El galeno titubeó un instante, se repuso en su clínica facundia, y respondió:
-No, eso nadie podría asegurárselo… Sólo se trata de que goce de una mejor vejez.
-Entonces –replicó mi padre, en la certeza prosódica de su viejo acento de la Galicia profunda, mientras sus ojos azules relampagueaban sobre la faz atónita de los tres facultativos–, váyanse ustedes a hacer puñetas… Dio media vuelta y se encerró en su dormitorio, tras un portazo memorable.
Tal vez mi padre hubiese leído a Pero Mexía, en cuyos Coloquios y diálogos, publicados en 1547, en Sevilla, manifestaba sus aprensiones frente al oficio de la medicina:
“Seiscientos años se defendieron los romanos de los médicos, que nunca los hubo en Roma ni los admitieron y nunca tan sanos vivieron ni tanto como en aquel tiempo. Verdad es que, siendo cónsules L. Emilio y Marco Livio en el año 535 de la fundación, no se por quien persuadidos admitieron a un médico griego peloponense, llamado Archagato y le dieron casa y salario público y, como cosa nueva, agradó en sus principios; pero después que experimentaron sus sangrías y sus cauterios y extrañas maneras de curar, fue desterrado él y otros que ya habían venido; y esto por autoridad y consejo del grande Catón el Censorino, el cual vivió 85 años, porque veáis la falta que le hizo el Archagato y los demás”.

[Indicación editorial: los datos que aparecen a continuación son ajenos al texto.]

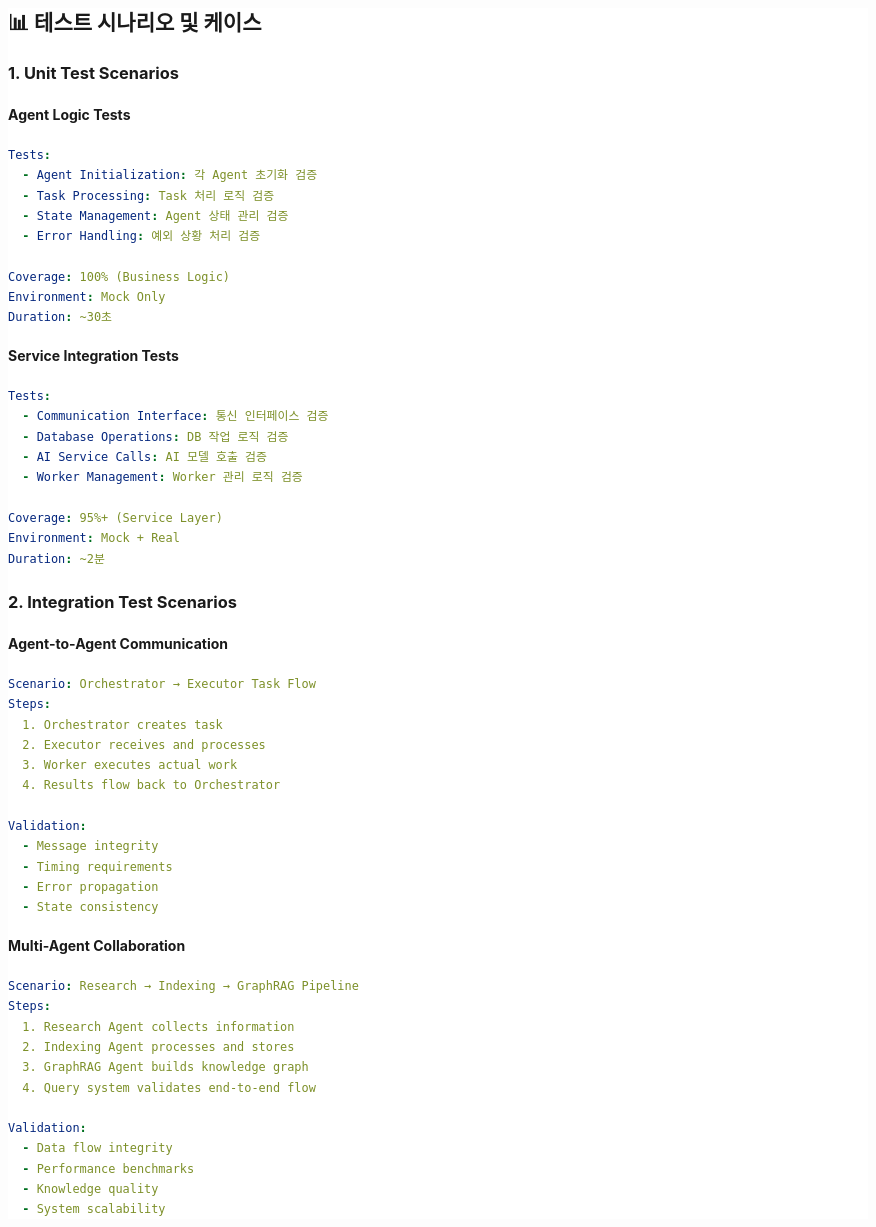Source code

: ## 📊 테스트 시나리오 및 케이스

### 1. **Unit Test Scenarios**

#### Agent Logic Tests
```yaml
Tests:
  - Agent Initialization: 각 Agent 초기화 검증
  - Task Processing: Task 처리 로직 검증
  - State Management: Agent 상태 관리 검증
  - Error Handling: 예외 상황 처리 검증
  
Coverage: 100% (Business Logic)
Environment: Mock Only
Duration: ~30초
```

#### Service Integration Tests
```yaml
Tests:
  - Communication Interface: 통신 인터페이스 검증
  - Database Operations: DB 작업 로직 검증
  - AI Service Calls: AI 모델 호출 검증
  - Worker Management: Worker 관리 로직 검증

Coverage: 95%+ (Service Layer)
Environment: Mock + Real
Duration: ~2분
```

### 2. **Integration Test Scenarios**

#### Agent-to-Agent Communication
```yaml
Scenario: Orchestrator → Executor Task Flow
Steps:
  1. Orchestrator creates task
  2. Executor receives and processes
  3. Worker executes actual work
  4. Results flow back to Orchestrator
  
Validation:
  - Message integrity
  - Timing requirements  
  - Error propagation
  - State consistency
```

#### Multi-Agent Collaboration
```yaml
Scenario: Research → Indexing → GraphRAG Pipeline  
Steps:
  1. Research Agent collects information
  2. Indexing Agent processes and stores
  3. GraphRAG Agent builds knowledge graph
  4. Query system validates end-to-end flow
  
Validation:
  - Data flow integrity
  - Performance benchmarks
  - Knowledge quality
  - System scalability
```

“…Y no fueron sólo los romanos en esto; que los babilonios que fueron doctos y letrados, Estrabón y Herodoto escriben que no tenían médicos conocidos y a los enfermos les hacían sacar a las plazas porque los vecinos que tuviesen experiencias de semejantes males les aconsejaban lo que harían; y lo mismo se escribe que hacían los egipcios, y en nuestra España los Lusitanos”.

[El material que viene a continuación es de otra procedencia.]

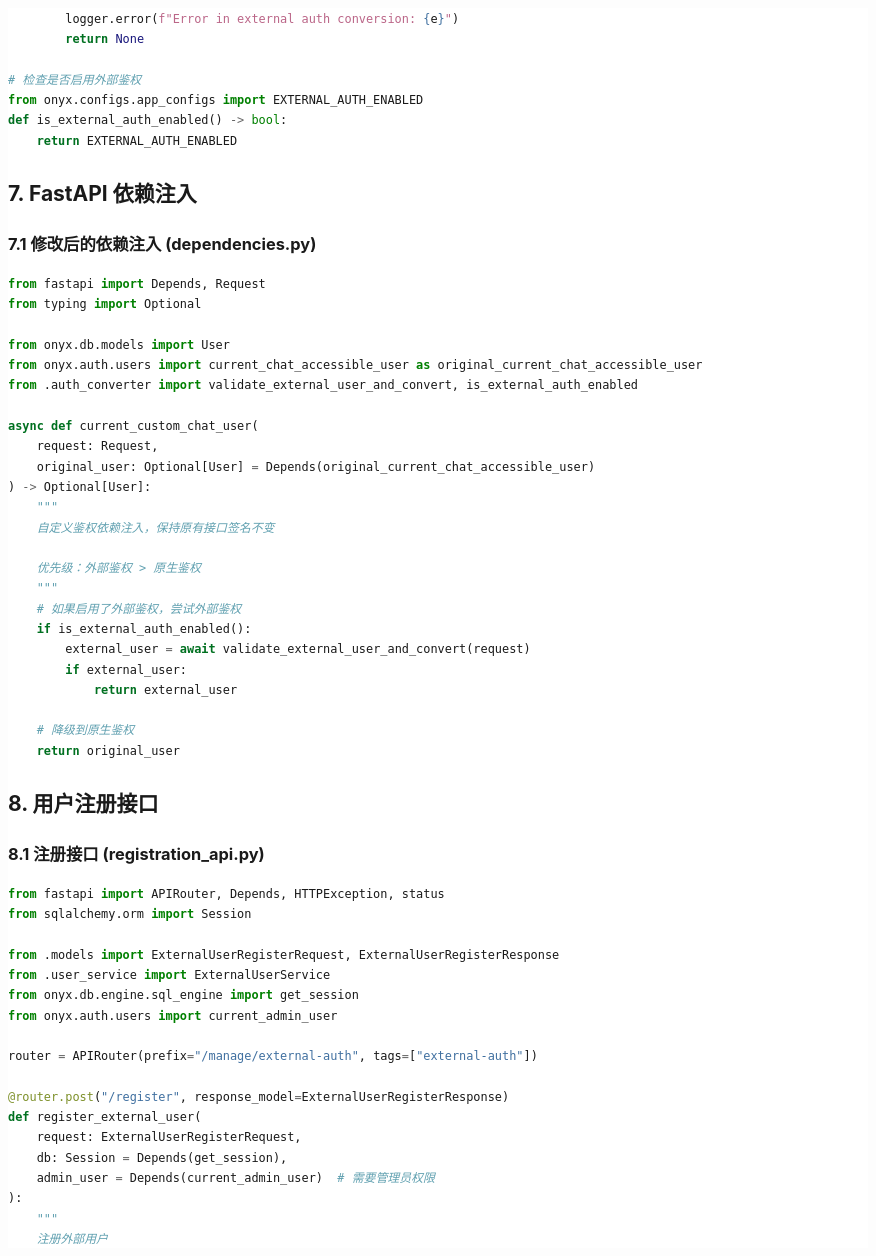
 ```python
        logger.error(f"Error in external auth conversion: {e}")
        return None

# 检查是否启用外部鉴权
from onyx.configs.app_configs import EXTERNAL_AUTH_ENABLED
def is_external_auth_enabled() -> bool:
    return EXTERNAL_AUTH_ENABLED
```

## 7. FastAPI 依赖注入

### 7.1 修改后的依赖注入 (dependencies.py)

```python
from fastapi import Depends, Request
from typing import Optional

from onyx.db.models import User
from onyx.auth.users import current_chat_accessible_user as original_current_chat_accessible_user
from .auth_converter import validate_external_user_and_convert, is_external_auth_enabled

async def current_custom_chat_user(
    request: Request,
    original_user: Optional[User] = Depends(original_current_chat_accessible_user)
) -> Optional[User]:
    """
    自定义鉴权依赖注入，保持原有接口签名不变
    
    优先级：外部鉴权 > 原生鉴权
    """
    # 如果启用了外部鉴权，尝试外部鉴权
    if is_external_auth_enabled():
        external_user = await validate_external_user_and_convert(request)
        if external_user:
            return external_user
    
    # 降级到原生鉴权
    return original_user
```

## 8. 用户注册接口

### 8.1 注册接口 (registration_api.py)

```python
from fastapi import APIRouter, Depends, HTTPException, status
from sqlalchemy.orm import Session

from .models import ExternalUserRegisterRequest, ExternalUserRegisterResponse
from .user_service import ExternalUserService
from onyx.db.engine.sql_engine import get_session
from onyx.auth.users import current_admin_user

router = APIRouter(prefix="/manage/external-auth", tags=["external-auth"])

@router.post("/register", response_model=ExternalUserRegisterResponse)
def register_external_user(
    request: ExternalUserRegisterRequest,
    db: Session = Depends(get_session),
    admin_user = Depends(current_admin_user)  # 需要管理员权限
):
    """
    注册外部用户
```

“Sé también que desque comenzó a haber médicos usó a vivir poco los hombres y que los romanos antiguos vivían más sanos y más tiempo que los reyes y emperadores que dieron salarios e hicieron mercedes excesivas a médicos. Si no, dígalo Alejandro Magno, que no llegó a cuarenta años; y díganlo hoy día los viejos sanos de los montes y aldeas que nunca vieron médicos y los mozos que mueren en sus manos en las ciudades y cortes”…

Pero no exageremos en denostar la medicina “profesional” y denigrar a los médicos, porque no cabe poner en duda los notables avances científicos en esta controvertida materia. Las estadísticas así lo demuestran, la esperanza de vida aumenta progresivamente y muchas enfermedades letales han sido conjuradas y otras reciben eficaces paliativos. (Un amigo mío, conspicuo “momio”, dirá: -Y todo esto se debe al Capitalismo, motor incuestionable del progreso humano-). 

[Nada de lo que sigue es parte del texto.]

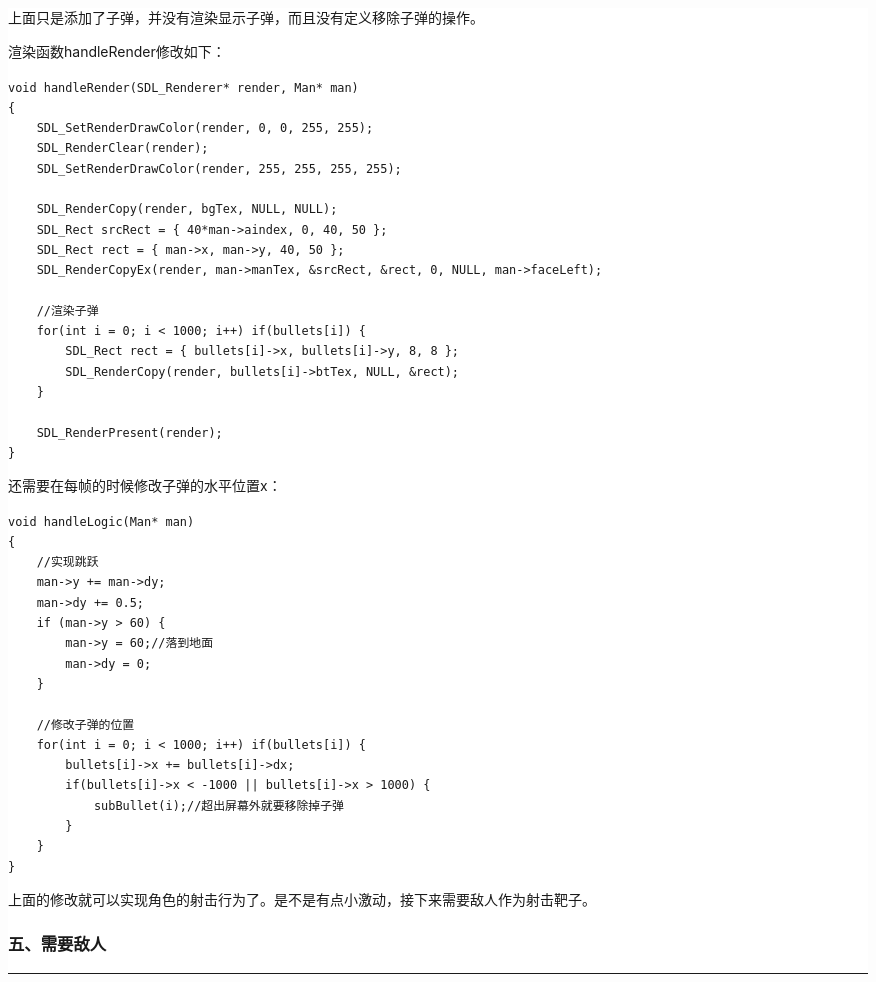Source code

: 上面只是添加了子弹，并没有渲染显示子弹，而且没有定义移除子弹的操作。

渲染函数handleRender修改如下：

```
void handleRender(SDL_Renderer* render, Man* man)
{
    SDL_SetRenderDrawColor(render, 0, 0, 255, 255);
    SDL_RenderClear(render);
    SDL_SetRenderDrawColor(render, 255, 255, 255, 255);

    SDL_RenderCopy(render, bgTex, NULL, NULL);
    SDL_Rect srcRect = { 40*man->aindex, 0, 40, 50 };
    SDL_Rect rect = { man->x, man->y, 40, 50 };
    SDL_RenderCopyEx(render, man->manTex, &srcRect, &rect, 0, NULL, man->faceLeft);

    //渲染子弹
    for(int i = 0; i < 1000; i++) if(bullets[i]) {
        SDL_Rect rect = { bullets[i]->x, bullets[i]->y, 8, 8 };
        SDL_RenderCopy(render, bullets[i]->btTex, NULL, &rect);
    }

    SDL_RenderPresent(render);
}

```

还需要在每帧的时候修改子弹的水平位置x：

```
void handleLogic(Man* man)
{
    //实现跳跃
    man->y += man->dy;
    man->dy += 0.5;
    if (man->y > 60) {
        man->y = 60;//落到地面
        man->dy = 0;
    }

    //修改子弹的位置
    for(int i = 0; i < 1000; i++) if(bullets[i]) {
        bullets[i]->x += bullets[i]->dx;
        if(bullets[i]->x < -1000 || bullets[i]->x > 1000) {
            subBullet(i);//超出屏幕外就要移除掉子弹
        }
    }
}

```

上面的修改就可以实现角色的射击行为了。是不是有点小激动，接下来需要敌人作为射击靶子。


### 五、需要敌人
---------------------------------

Parte de esos avances están en la repisa-velador, al costado de mi cama: antihistamínicos, inhibidores de la presión cardiovascular, antidiabéticos, aspirinas, inhaladores con y sin corticoides, multivitamínicos, calcio… Por la mañana, antes de desayunar, bebo 150 cc de cloruro de magnesio, luego como una naranja o un pomelo, antes de desayunar… Al afeitarme, reviso cada día mis pupilas, para comprobar que aún no tengo en su curva inferior el ribete descolorido de la senilidad, mientras procuro recordar adjetivos, adverbios y conjugaciones difíciles… ¡Ay de mí cuando me falle la memoria!
-¿Le tiene usted miedo a la muerte?
-Ni tanto, pero no olvido lo que dicen de ella los campesinos gallegos: “Es una puta vieja, pero todos terminaremos acostados en su lecho”.
Mientras tanto, la vida sigue, y dar por completo la espalda a sus placeres me parece una aberración, aunque los médicos y la cordura familiar me digan lo contrario… (Hoy me juntaré en el bar La Cabaña, con mis colegas escribas, sanos o valetudinarios).
¡Salud y buenos deseos, lector amigo!